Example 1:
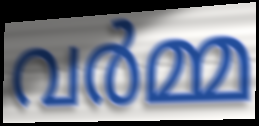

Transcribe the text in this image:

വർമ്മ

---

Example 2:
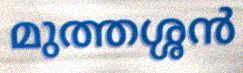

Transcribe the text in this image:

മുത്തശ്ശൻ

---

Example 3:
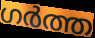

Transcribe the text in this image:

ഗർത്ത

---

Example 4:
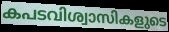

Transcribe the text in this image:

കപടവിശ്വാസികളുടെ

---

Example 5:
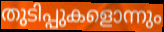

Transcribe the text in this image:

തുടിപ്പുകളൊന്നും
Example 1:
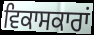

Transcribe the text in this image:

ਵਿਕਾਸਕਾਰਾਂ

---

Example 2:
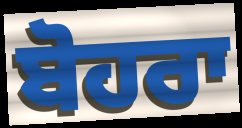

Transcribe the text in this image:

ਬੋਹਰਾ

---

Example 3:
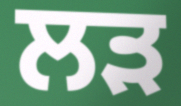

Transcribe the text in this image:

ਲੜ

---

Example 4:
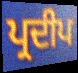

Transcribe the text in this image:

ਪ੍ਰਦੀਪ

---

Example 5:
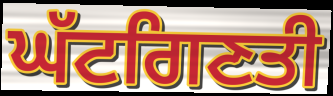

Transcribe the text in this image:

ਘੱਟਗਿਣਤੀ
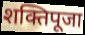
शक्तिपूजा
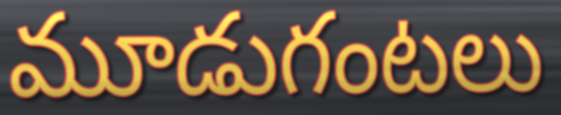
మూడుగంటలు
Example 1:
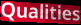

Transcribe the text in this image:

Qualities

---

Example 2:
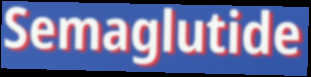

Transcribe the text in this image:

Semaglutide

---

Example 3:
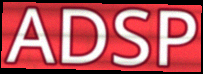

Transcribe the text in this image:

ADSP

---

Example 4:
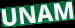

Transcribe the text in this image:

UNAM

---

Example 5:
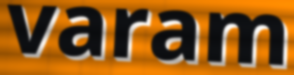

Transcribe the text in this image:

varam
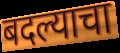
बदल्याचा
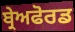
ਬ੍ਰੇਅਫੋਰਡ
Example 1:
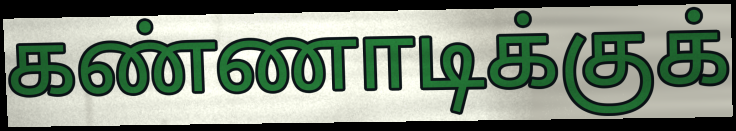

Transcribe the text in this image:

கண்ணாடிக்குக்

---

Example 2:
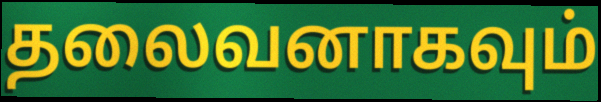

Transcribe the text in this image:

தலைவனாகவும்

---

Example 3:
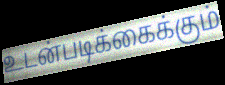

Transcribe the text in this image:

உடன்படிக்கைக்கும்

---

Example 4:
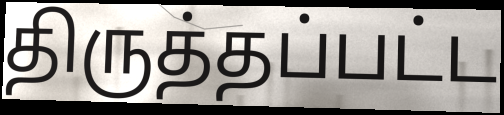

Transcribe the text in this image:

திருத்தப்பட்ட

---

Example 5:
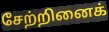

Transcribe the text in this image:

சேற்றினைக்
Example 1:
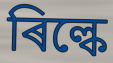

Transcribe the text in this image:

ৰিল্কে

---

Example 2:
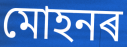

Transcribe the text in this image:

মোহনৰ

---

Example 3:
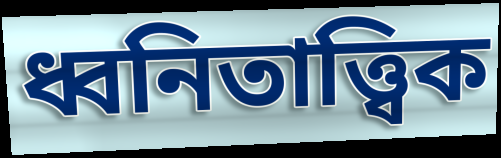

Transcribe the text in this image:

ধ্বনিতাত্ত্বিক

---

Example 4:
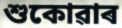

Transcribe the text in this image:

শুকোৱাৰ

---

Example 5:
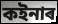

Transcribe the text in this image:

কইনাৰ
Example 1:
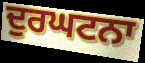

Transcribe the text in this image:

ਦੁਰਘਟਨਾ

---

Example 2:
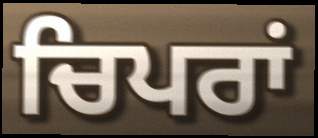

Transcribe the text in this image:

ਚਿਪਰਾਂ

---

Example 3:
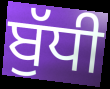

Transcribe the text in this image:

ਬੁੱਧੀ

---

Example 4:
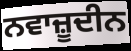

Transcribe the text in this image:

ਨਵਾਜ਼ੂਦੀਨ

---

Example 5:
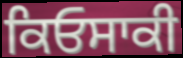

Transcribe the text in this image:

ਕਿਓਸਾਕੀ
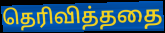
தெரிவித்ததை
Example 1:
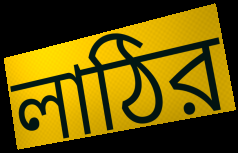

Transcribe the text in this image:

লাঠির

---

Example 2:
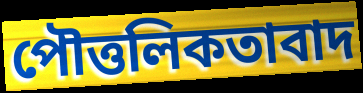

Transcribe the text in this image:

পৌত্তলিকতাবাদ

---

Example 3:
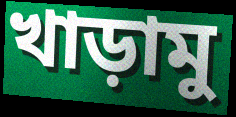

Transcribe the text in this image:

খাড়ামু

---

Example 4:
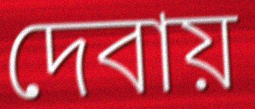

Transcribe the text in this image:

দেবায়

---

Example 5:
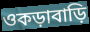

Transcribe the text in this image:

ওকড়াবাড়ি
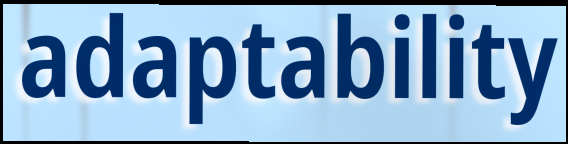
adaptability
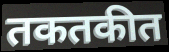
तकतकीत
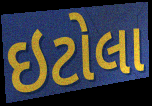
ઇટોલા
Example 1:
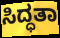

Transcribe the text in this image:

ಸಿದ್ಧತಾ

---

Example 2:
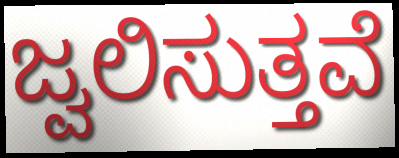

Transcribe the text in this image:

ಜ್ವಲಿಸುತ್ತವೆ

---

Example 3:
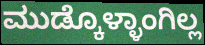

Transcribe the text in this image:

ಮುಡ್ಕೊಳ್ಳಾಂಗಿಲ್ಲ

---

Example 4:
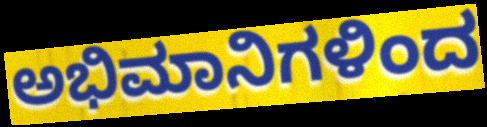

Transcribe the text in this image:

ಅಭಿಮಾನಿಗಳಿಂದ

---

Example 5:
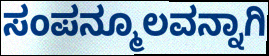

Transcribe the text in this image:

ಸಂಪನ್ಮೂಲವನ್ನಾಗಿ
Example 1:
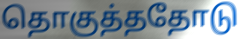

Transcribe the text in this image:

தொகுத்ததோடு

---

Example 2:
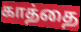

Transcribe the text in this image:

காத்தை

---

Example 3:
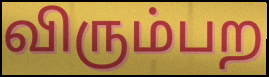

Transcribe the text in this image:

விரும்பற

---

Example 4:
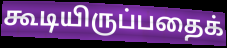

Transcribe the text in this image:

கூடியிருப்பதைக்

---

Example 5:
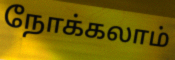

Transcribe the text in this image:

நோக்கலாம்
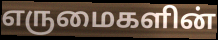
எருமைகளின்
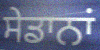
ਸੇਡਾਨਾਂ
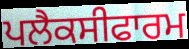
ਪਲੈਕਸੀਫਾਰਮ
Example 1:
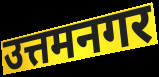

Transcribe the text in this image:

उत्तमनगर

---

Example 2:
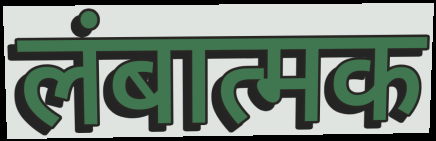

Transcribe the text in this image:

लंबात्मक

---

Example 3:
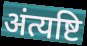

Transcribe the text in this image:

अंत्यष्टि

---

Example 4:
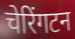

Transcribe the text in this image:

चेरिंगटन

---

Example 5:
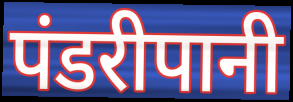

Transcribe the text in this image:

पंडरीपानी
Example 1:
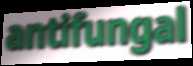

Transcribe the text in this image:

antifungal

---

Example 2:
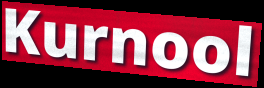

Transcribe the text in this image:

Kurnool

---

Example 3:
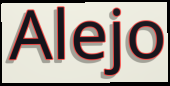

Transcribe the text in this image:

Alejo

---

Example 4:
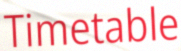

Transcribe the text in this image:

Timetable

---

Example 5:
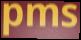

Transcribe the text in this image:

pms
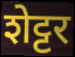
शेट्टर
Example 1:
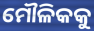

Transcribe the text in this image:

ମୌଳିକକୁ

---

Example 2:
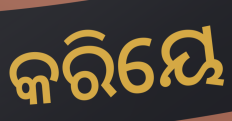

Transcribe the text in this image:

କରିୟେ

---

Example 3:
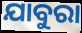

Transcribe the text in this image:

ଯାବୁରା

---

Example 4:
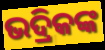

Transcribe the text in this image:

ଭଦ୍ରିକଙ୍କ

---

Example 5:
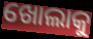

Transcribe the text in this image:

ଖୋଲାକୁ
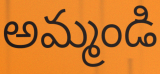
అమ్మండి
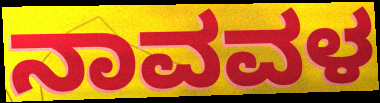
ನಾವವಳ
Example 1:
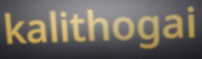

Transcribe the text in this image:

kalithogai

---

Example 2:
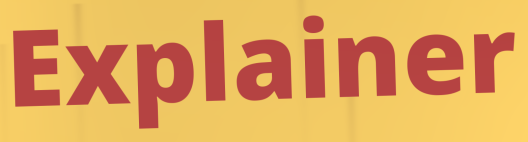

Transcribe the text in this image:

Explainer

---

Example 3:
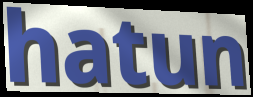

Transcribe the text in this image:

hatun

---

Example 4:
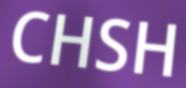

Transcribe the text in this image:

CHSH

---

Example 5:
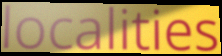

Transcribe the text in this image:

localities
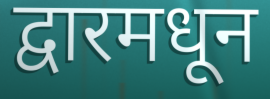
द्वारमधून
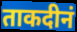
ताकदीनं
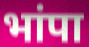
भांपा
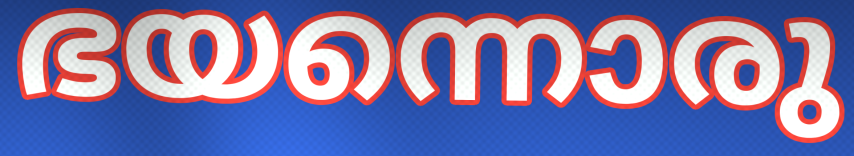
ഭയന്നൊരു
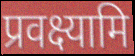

TO BE DONE ▸ Swap "image" for "photo" in everything from the start of the listing down to the line containing "திருத்தப்பட்ட", changing nothing else. Give those lines back with the pictures left out.

TASK RESULT ▸
Example 1:

Transcribe the text in this photo:

വർമ്മ

---

Example 2:

Transcribe the text in this photo:

മുത്തശ്ശൻ

---

Example 3:

Transcribe the text in this photo:

ഗർത്ത

---

Example 4:

Transcribe the text in this photo:

കപടവിശ്വാസികളുടെ

---

Example 5:

Transcribe the text in this photo:

തുടിപ്പുകളൊന്നും
Example 1:

Transcribe the text in this photo:

ਵਿਕਾਸਕਾਰਾਂ

---

Example 2:

Transcribe the text in this photo:

ਬੋਹਰਾ

---

Example 3:

Transcribe the text in this photo:

ਲੜ

---

Example 4:

Transcribe the text in this photo:

ਪ੍ਰਦੀਪ

---

Example 5:

Transcribe the text in this photo:

ਘੱਟਗਿਣਤੀ
शक्तिपूजा
మూడుగంటలు
Example 1:

Transcribe the text in this photo:

Qualities

---

Example 2:

Transcribe the text in this photo:

Semaglutide

---

Example 3:

Transcribe the text in this photo:

ADSP

---

Example 4:

Transcribe the text in this photo:

UNAM

---

Example 5:

Transcribe the text in this photo:

varam
बदल्याचा
ਬ੍ਰੇਅਫੋਰਡ
Example 1:

Transcribe the text in this photo:

கண்ணாடிக்குக்

---

Example 2:

Transcribe the text in this photo:

தலைவனாகவும்

---

Example 3:

Transcribe the text in this photo:

உடன்படிக்கைக்கும்

---

Example 4:

Transcribe the text in this photo:

திருத்தப்பட்ட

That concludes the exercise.